When is National Twilight Zone Day? Well, today, May 11, actually. But now you’re likely asking yourself, “What is National Twilight Zone Day?” Well, it’s a day celebrating the famous TV show from creator Rod Serling that aired from 1959 to 1964, with later revival series running from 1985 to 1989 and 2002 to 2003. The day, a relatively new, unofficial holiday, is dedicated to fans showing their love for the series and its mix of sci-fi, horror, drama, and more.
But much like the stories that made up the series, information about what went into the show is “vast as space and as timeless as infinity.” Rod Serling poured his heart and soul into The Twilight Zone and appropriately left more than a few mysteries behind when he passed away in 1975. In celebration of National Twilight Zone Day, here are five of the more fun and interesting tidbits.

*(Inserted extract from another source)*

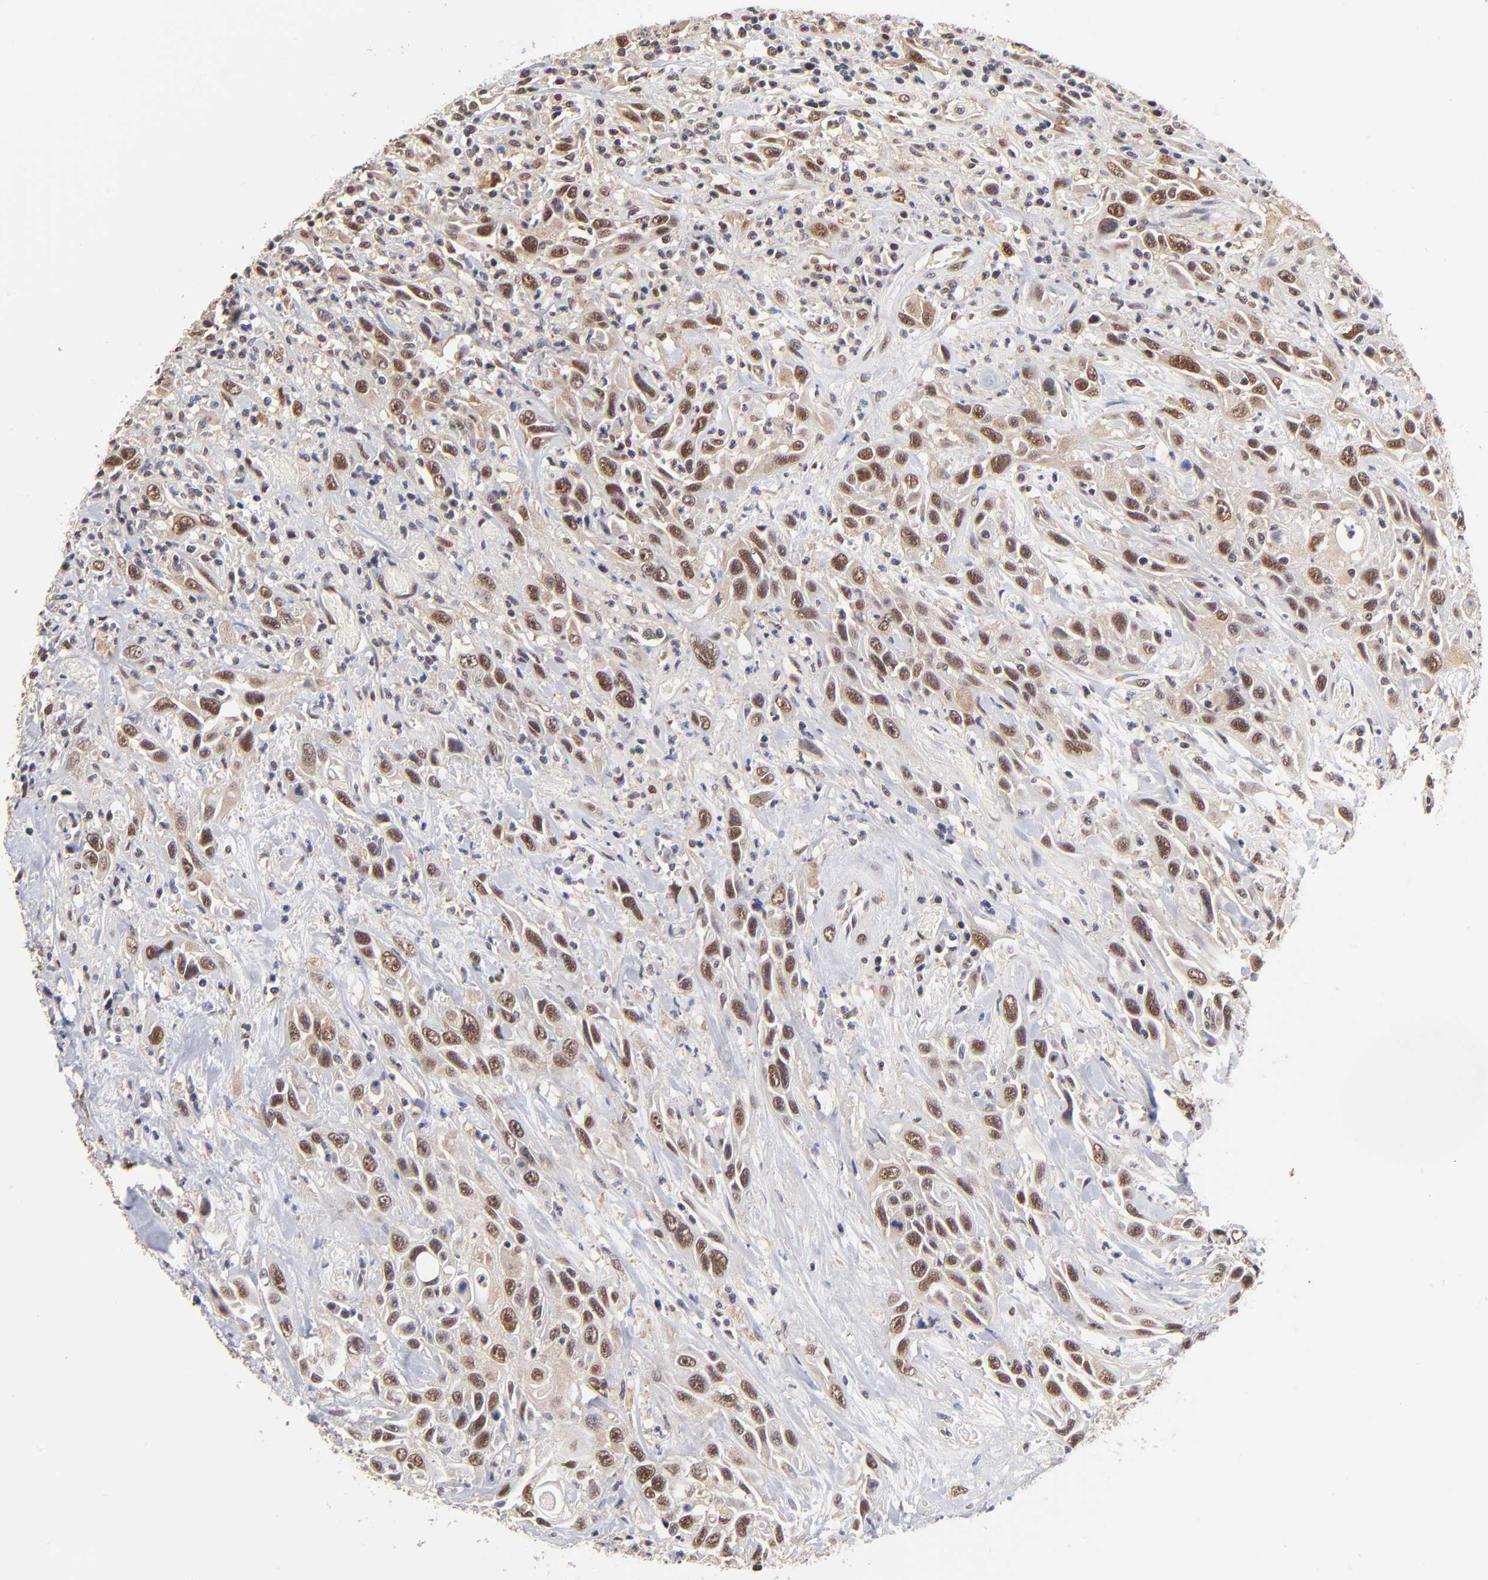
{"staining": {"intensity": "moderate", "quantity": ">75%", "location": "nuclear"}, "tissue": "urothelial cancer", "cell_type": "Tumor cells", "image_type": "cancer", "snomed": [{"axis": "morphology", "description": "Urothelial carcinoma, High grade"}, {"axis": "topography", "description": "Urinary bladder"}], "caption": "A histopathology image of human urothelial cancer stained for a protein demonstrates moderate nuclear brown staining in tumor cells.", "gene": "PSMC4", "patient": {"sex": "female", "age": 84}}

5 Facts about The Twilight Zone
Serling Feuded with Ray Bradbury
While Serling was responsible for most Twilight Zone episode scripts, he also accepted submissions of story ideas in the hopes of giving quality writers their big break; he also reached out to already-successful and famous sci-fi writers to pen scripts. One who agreed to work on the show was Ray Bradbury of Fahrenheit 451 fame, who, despite his fame and having written several stories for the show, only saw one make it to people’s screens. Serling would later claim that Bradbury’s skills were best left to books and poor for TV while Bradbury countered by calling Serling a plagiarist. Serling remained a fan of Bradbury’s despite the horrible accusation, and it’s never been confirmed whether they eventually made peace.
It Launched Many Actors’ Careers
The Twilight Zone may have been a potential springboard for writers, but even more actors have used the series for exposure. Young actors who would go on to become very famous following being on the show include Burt Reynolds, Charles Bronson, Dennis Hopper, Robert Redford and more. The series is also notable for featuring three future members of the main cast of the original Star Trek: William Shatner (who appeared in more than one episode), Leonard Nimoy, and George Takei.
It’s a Constant Reference on The Simpsons
Speaking of, while people seem to better remember the connection between The Twilight Zone and Star Trek, the former actually has a strong connection with another long-running, popular show: The Simpsons. The show’s annual “Treehouse of Horror” Halloween episodes have parodied certain Twilight Zone episodes numerous times over the years, starting with the very first one; the most recent parody was in 2005. It’s happened often enough that a South Park episode later noted that something normally attributed to The Simpsons was actually referencing a Twilight Zone episode.
One Episode Was Supposed to Be a Spin-Off
The season three episode “Cavender Is Coming” was Rod Serling’s attempt at two things: comedy and creating a spin-off. The episode was about an angel who has one day to improve a woman’s life in order to finally earn his wings; the episode—which is also the only one to feature a laugh track—ends with him being assigned to help more people, potentially setting up a new series. The episode was poorly received and home video releases of the episode have the laugh track removed to this day.
Serling Hated Censorship
Rod Serling did not like corporate censorship, as it would result in what he saw as serious damage to many of his ideas. For example, racial commentary was removed from one episode and a plot-relevant building was removed from another because it was owned by a sponsor’s rival. The Twilight Zone gave him the creative freedom he needed to provide commentary on important topics such as religion and society without outside intervention, thus influencing many idea generators that followed.
BONUS: “There is a Fifth Dimension. . .”
Rod Serling himself served as narrator, speaking and later appearing at the start and end of every episode to present and close out each story. However, he wasn’t his own first choice; he originally wanted the famed actor and director Orson Welles to do it. Unfortunately, the amount of money Welles wanted to take on the task was beyond what Serling could afford, so Serling took up the reins himself.